Che cosa vuole da me questo pazzo
omuncolo poeta da strapazzo?
Perché urla e inveisce sulla folla
che qui di fronte a me si aggira frolla?
Non voglio parlare, ma sol bruciare
quest’infame prigione secolare.
Maledetti! Trascinato in catene
m’avete in questa città, le vie piene
di fame e di ignoranza e solitudine,
di disperata e bieca moltitudine.
Io appartengo ai porti, alle notti scure,
all’assiolo solitario e alle alture.
Incendiario! Mi chiamano gli stolti,
piromane e assassino, disinvolti,
perché questo di me disse il prefetto,
di raccontar la verità in difetto.
Incendiario, ripetono dormendo
ma dai loro sogni destarli intendo
dando alle fiamme i loro materassi,
tirandoli per i piedi nei fossi.
Sveglia son io e calore terreno
il canto del bosco, richiamo osceno
la neve d’estate e il ringhio violento
che chiama ogni uomo all’arruolamento.
Tu!

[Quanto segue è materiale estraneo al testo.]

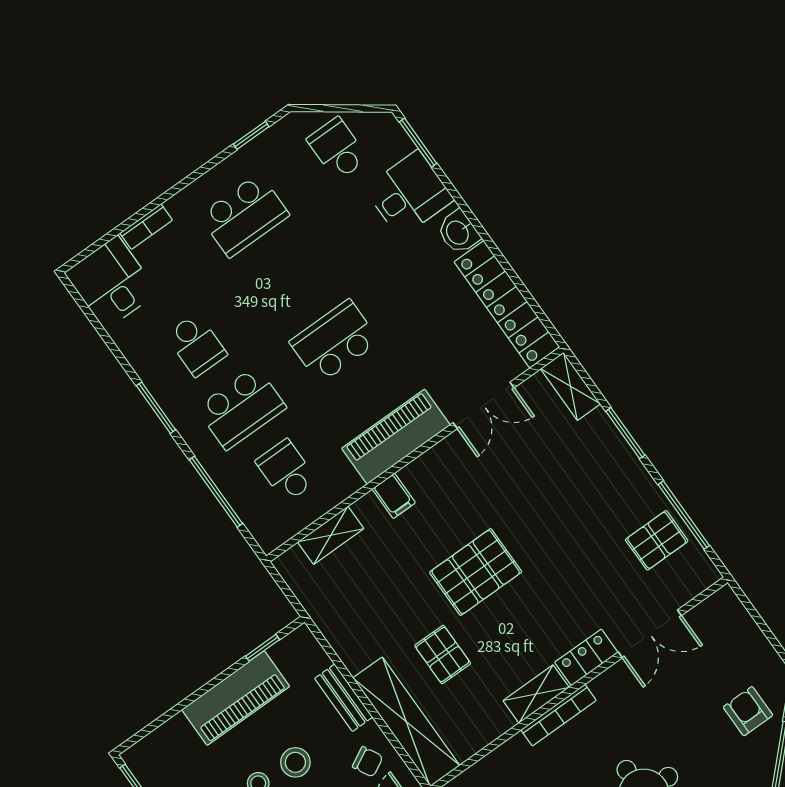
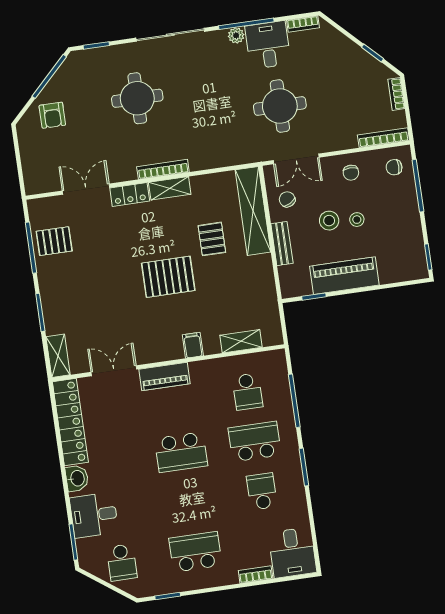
piano: (396, 437) -> (165, 376), width x0.73, depth x0.75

Omuncolo poeta ciarlone
odi queste parole silenziose:
apri la gabbia, rompi le catene,
ch’io possa incendiare le menti oziose
di quanti ancora non son nell’agone.
Avrei voluto scrivere un racconto breve basandomi sulla poesia di Palazzeschi “L’incendiario”, ma non ne uscivano fuori che rime e metrica definita. Così ho deciso di scrivere una poesia, che proseguisse nel solco, con le dovute differenze naturalmente, di quella del Palazzeschi, ma assumendo il punto di vista proprio dell’incendiario.